» **EXERCISE GOAL**
On the basis of the records below, report how many lines contain the word "down". Nothing else should be given.

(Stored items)
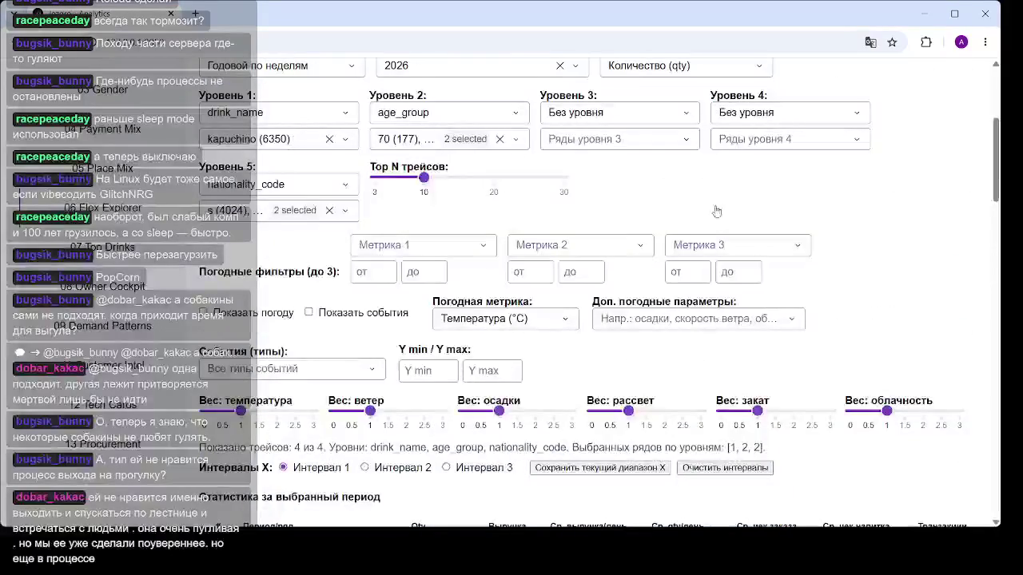
scroll(494, 192, "up", 2)
scroll(540, 294, "up", 3)
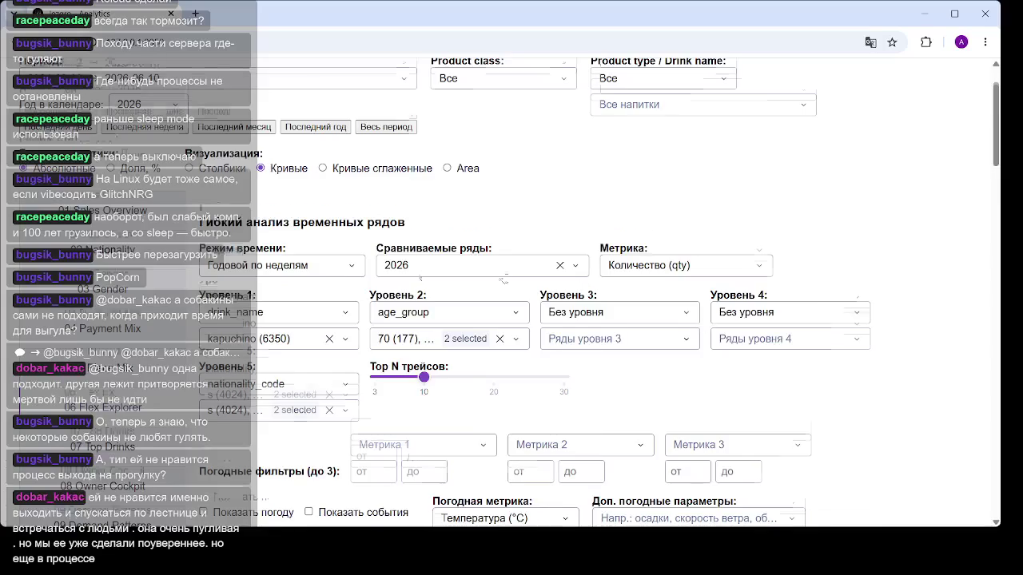
scroll(540, 294, "down", 5)
scroll(679, 280, "down", 8)
scroll(678, 280, "down", 3)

» **THE ANSWER**
3